After executing tools, add the results to context and call the LLM again:

1if tool_calls:
2 results = await self.tool_registry.execute(tool_calls=tool_calls, parallel=True)
3
4 # Add tool calls and results to context
5 self.context.add_messages([
6 {
7 "role": "assistant",
8 "content": "",
9 "tool_calls": [
10 {
11 "id": tc.id,
12 "type": "function",
13 "function": {
14 "name": tc.name,
15 "arguments": str(tc.arguments),
16 },
17 }
18 for tc in tool_calls
19 ],
20 },
21 *[
22 {"role": "tool", "tool_call_id": tc.id, "content": result.content}
23 for tc, result in zip(tool_calls, results)
24 ],
25 ])
26
27 # Call LLM again with tool results
28 final_response = await self.llm.chat(
29 messages=self.context.messages,
30 stream=True
31 )
32
33 async for chunk in final_response:
34 if chunk.content:
35 yield chunk.content

ToolRegistry API

MethodDescription
discover(obj)Scan object for @function_tool methods
get_schemas()Return OpenAI-format tool definitions
execute(tool_calls, parallel=True)Run tool calls and return results

Parallel Execution

By default, tools run in parallel when the LLM requests multiple:

1# Parallel (faster)
2results = await self.tool_registry.execute(tool_calls=tool_calls, parallel=True)
3
4# Sequential (if dependencies exist)
5results = await self.tool_registry.execute(tool_calls=tool_calls, parallel=False)
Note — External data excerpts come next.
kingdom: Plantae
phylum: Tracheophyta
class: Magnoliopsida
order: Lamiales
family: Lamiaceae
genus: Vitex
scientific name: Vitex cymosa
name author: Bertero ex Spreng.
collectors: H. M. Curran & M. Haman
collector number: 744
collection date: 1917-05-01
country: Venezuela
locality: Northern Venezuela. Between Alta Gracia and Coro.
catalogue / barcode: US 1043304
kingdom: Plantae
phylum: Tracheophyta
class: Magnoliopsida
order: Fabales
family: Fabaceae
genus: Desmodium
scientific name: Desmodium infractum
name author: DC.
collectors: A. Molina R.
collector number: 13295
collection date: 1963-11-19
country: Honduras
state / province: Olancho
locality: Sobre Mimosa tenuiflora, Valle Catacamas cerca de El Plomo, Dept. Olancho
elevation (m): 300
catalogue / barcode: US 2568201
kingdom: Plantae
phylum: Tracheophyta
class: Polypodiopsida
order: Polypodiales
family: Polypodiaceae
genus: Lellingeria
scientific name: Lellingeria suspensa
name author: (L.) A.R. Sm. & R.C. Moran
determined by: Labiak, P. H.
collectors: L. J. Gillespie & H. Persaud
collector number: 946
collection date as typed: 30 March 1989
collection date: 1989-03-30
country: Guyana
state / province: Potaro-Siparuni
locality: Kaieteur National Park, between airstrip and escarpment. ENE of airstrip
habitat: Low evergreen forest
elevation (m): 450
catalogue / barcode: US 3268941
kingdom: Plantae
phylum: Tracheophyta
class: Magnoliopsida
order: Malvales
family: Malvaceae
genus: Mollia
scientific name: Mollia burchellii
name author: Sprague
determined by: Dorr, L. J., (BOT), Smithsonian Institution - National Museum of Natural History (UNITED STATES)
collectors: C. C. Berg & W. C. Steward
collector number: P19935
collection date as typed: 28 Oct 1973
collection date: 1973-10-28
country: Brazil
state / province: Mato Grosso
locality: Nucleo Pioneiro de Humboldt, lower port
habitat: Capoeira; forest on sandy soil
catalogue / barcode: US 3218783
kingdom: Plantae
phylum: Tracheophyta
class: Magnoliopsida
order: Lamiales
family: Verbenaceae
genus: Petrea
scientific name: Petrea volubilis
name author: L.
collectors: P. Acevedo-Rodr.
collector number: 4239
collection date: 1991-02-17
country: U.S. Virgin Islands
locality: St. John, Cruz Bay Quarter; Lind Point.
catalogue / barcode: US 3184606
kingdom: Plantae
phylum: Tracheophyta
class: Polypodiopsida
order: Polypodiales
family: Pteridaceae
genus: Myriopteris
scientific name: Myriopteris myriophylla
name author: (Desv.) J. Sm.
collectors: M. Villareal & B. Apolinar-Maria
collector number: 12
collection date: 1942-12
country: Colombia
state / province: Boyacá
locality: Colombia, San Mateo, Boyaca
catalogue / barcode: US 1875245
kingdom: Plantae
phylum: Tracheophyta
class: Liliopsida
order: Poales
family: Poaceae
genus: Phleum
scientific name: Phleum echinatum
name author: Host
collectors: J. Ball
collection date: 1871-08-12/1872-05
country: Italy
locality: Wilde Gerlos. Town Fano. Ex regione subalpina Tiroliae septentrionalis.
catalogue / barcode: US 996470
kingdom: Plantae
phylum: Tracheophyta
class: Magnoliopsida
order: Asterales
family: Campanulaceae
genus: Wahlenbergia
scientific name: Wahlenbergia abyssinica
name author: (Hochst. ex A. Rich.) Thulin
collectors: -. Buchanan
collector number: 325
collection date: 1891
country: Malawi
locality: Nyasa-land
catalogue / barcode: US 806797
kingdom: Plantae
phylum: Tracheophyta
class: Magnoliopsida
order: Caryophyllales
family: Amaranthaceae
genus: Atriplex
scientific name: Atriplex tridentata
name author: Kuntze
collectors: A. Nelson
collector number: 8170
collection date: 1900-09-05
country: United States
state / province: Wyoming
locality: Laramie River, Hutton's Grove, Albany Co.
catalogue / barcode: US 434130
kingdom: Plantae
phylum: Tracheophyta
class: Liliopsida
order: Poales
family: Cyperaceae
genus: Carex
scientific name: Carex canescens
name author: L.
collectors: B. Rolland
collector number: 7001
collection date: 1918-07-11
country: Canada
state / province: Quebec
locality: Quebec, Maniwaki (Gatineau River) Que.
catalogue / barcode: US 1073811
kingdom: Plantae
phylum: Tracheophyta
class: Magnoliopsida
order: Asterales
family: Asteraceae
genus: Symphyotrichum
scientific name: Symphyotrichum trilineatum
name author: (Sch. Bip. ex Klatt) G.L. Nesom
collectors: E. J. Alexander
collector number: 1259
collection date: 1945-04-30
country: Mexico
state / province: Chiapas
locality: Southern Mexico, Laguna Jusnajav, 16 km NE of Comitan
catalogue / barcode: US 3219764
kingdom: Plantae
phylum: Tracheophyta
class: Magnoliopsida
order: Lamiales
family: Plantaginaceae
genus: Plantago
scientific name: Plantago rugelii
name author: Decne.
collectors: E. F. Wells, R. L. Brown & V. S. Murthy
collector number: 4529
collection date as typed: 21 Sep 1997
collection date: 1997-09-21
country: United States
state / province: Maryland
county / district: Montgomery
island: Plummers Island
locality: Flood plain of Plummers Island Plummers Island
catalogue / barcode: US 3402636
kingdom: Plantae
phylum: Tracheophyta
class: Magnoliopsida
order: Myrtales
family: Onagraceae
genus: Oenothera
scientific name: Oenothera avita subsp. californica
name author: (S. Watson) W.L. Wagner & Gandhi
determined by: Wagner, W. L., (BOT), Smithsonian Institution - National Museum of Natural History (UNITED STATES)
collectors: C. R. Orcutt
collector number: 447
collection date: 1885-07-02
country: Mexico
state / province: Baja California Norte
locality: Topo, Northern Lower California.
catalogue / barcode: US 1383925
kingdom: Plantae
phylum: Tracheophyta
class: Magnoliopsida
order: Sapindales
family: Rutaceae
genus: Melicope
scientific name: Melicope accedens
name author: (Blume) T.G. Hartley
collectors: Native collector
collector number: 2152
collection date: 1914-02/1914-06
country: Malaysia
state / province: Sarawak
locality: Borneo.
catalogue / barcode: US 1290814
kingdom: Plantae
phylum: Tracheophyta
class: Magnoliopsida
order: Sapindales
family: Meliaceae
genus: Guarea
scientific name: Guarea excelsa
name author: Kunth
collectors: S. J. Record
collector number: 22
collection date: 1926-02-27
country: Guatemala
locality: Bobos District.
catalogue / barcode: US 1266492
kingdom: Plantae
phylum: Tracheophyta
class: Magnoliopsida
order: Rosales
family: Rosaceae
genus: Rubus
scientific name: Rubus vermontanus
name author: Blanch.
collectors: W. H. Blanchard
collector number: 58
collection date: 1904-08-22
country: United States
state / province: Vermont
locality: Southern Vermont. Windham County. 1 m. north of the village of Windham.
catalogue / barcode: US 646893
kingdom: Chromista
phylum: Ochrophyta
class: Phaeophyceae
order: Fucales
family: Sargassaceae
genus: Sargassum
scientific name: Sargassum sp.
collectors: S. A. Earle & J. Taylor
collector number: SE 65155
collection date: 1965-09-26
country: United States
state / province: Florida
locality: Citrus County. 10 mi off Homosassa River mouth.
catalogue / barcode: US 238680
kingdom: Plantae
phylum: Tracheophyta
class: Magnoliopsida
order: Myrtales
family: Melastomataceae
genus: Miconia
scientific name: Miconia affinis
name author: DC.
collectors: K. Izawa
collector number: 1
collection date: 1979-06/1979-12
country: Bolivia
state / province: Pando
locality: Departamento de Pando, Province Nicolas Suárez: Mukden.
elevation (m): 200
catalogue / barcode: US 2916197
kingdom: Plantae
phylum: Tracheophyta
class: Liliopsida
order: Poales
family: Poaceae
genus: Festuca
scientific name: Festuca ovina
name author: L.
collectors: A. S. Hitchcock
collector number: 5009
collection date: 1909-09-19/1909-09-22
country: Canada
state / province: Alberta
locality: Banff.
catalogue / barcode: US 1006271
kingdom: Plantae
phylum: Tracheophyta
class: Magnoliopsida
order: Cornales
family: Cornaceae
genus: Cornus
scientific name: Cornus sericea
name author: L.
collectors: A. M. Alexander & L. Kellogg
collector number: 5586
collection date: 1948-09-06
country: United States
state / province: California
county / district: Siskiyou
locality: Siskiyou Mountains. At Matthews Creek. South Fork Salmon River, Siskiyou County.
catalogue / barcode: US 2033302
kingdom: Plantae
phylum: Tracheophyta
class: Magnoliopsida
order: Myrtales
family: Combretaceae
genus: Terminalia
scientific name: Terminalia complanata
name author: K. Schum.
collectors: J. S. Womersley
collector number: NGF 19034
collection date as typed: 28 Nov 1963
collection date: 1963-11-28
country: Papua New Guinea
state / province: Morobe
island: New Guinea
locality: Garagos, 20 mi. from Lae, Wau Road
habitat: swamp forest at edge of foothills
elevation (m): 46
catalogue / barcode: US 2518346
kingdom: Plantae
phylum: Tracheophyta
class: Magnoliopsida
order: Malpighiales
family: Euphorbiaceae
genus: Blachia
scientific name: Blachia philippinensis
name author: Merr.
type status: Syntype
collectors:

[!WARNING] If your tools have dependencies—e.g., get_user_id() returns a value needed by get_user_orders(user_id)—using parallel=True will break because both tools run simultaneously. Use parallel=False for dependent tools.


Tips

Unless your tools have dependencies on each other, parallel execution is faster.

The LLM doesn’t always call tools. Only run the execution code if tool_calls is non-empty.

Print tc.name and tc.arguments before execution to debug unexpected behavior.